▶ [Your instructions]
Everything from the line containing "Vaše oblíbené" to the end of the records below should be repeated exactly, with no other lines added.

▶ [Entries shown]
== Segment start ==

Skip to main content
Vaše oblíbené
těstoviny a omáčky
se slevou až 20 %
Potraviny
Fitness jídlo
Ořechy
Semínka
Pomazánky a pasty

== Segment end ==

▶ [Solution below]
Vaše oblíbené
těstoviny a omáčky
se slevou až 20 %
Potraviny
Fitness jídlo
Ořechy
Semínka
Pomazánky a pasty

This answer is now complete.